Norm Brodsky writes a column for Inc. magazine. The publication is full of case histories, information and advice on growing companies. In this month's column, which is titled "Street Smarts," Brodsky tells us "The Truth About Selling." That immediately caught my attention. According to the brief bio on Brodsky, he's a veteran entrepreneur who operates six businesses, so he has more than a little knowledge of what does and what doesn't work in the marketplace.
Brodsky starts off by telling us that "everybody sells" to some degree in any organization. His thesis is that those who are in any kind of supervisory position must have a working knowledge of the selling process. He says there tends to be something of a "mystique" about selling because many in management lack firsthand experience in sales. Therefore, when a salesperson runs into a problem and brings it back to management for resolution, more often than not management doesn't know what to do. They're simply unable to grasp what's happening in the field.

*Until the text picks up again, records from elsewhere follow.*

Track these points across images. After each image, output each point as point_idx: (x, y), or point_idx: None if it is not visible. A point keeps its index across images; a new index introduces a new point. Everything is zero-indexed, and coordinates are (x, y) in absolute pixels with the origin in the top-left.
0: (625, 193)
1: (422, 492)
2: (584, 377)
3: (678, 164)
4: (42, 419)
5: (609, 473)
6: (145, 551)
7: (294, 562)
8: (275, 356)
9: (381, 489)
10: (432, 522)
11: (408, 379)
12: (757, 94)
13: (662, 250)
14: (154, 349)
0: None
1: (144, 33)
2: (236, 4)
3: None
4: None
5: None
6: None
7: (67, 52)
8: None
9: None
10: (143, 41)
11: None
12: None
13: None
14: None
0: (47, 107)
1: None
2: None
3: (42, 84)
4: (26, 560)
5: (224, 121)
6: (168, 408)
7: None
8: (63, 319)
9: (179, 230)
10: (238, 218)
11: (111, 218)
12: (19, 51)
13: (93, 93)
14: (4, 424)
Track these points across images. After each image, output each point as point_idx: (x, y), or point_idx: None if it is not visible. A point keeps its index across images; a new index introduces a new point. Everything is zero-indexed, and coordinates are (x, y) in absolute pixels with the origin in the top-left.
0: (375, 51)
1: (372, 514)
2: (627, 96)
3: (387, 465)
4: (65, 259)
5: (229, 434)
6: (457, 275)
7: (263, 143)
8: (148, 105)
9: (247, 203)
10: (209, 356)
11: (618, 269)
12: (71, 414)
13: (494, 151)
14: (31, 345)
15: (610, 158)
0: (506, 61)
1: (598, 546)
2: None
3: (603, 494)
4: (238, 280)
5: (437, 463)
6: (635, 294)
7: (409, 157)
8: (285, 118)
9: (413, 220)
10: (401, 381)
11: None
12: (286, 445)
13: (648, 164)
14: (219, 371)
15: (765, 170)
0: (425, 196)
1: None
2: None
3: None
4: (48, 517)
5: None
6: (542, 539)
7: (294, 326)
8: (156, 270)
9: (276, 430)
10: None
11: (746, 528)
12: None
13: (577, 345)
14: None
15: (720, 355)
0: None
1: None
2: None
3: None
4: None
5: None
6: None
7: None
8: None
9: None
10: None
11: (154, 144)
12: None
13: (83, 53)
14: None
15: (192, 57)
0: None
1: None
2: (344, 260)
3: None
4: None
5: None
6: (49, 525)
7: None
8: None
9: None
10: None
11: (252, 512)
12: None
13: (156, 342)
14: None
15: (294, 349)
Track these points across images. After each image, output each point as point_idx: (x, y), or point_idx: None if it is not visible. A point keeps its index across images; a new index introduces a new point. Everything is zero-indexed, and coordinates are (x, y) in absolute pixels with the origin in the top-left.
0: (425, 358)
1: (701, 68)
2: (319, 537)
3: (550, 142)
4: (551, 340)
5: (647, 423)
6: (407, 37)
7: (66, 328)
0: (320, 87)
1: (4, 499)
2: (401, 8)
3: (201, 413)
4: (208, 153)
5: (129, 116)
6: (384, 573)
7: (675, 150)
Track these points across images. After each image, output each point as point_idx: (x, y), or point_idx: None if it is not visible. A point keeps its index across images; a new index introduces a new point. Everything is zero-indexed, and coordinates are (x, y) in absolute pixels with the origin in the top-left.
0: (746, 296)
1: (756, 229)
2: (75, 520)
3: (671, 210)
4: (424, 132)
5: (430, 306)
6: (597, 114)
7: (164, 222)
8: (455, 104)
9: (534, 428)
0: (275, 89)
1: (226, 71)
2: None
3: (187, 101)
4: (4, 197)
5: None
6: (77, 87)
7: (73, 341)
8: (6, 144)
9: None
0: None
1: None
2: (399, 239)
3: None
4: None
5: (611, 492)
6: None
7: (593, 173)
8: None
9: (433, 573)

But Brodsky has an answer for this scenario. He believes the president or CEO in small and medium-sized companies should teach the fundamentals of sales to all department heads and supervisors. Brodsky tells a story about the time he took the new head of a division in one of his companies out on a sales call. The poor fellow kept telling Brodsky that he just couldn't sell. He said it just wasn't in his blood. But Brodsky kept after him and finally one day they went out on a call.
They headed off to midtown Manhattan where Brodsky picked a building at random. He told his new division head to select a company from the building directory. The man was both puzzled and concerned. He kept asking Brodsky what he was up to, and Brodsky kept telling him he was going to show him how to make a sale. The company they called on was a small advertising agency. The receptionist greeted them, and that's when Brodsky told her he was there to promote his messenger service. He asked to see the person who hired such services. It turned out the receptionist was the one who made that decision.
Brodsky explained that it was his first day on the job and he was going to make her an offer she couldn't refuse. He told her that for the next four months he was going to handle all her messenger calls for a $1 a call. The going rate at the time was $6.50 per call. At first the receptionist was suspicious and asked Brodsky about the quality of his service. He reassured her and told her that after four months her company would have to pay the regular rate, which was very reasonable. She told Brodsky he would get the business if he would put his promises in writing.
The next scene is Brodsky and the division head leaving the office. Brodsky tells his colleague that as promised he had just shown him how to make a sale. The division head agreed. Brodsky added: "OK, I guess that's your definition of a sale." The man then asked Brodsky for his definition. "My definition of a sale," Brodsky responded, "involves making money on it. That's why we have salespeople. Anybody can do what I just did. When we hire salespeople, we're hiring them to go out and make sales at a profit." What Brodsky was trying to teach his student was the difference between a good sale and a bad sale.
The point is that too many people in business don't have a clue about selling. With some measure of sales experience those people would have a better understanding of the process and its critical role in any organization. Yes, everyone does sell, but it takes hard work and patience to learn the difference between good selling and bad selling. One spells success; the other leads to failure.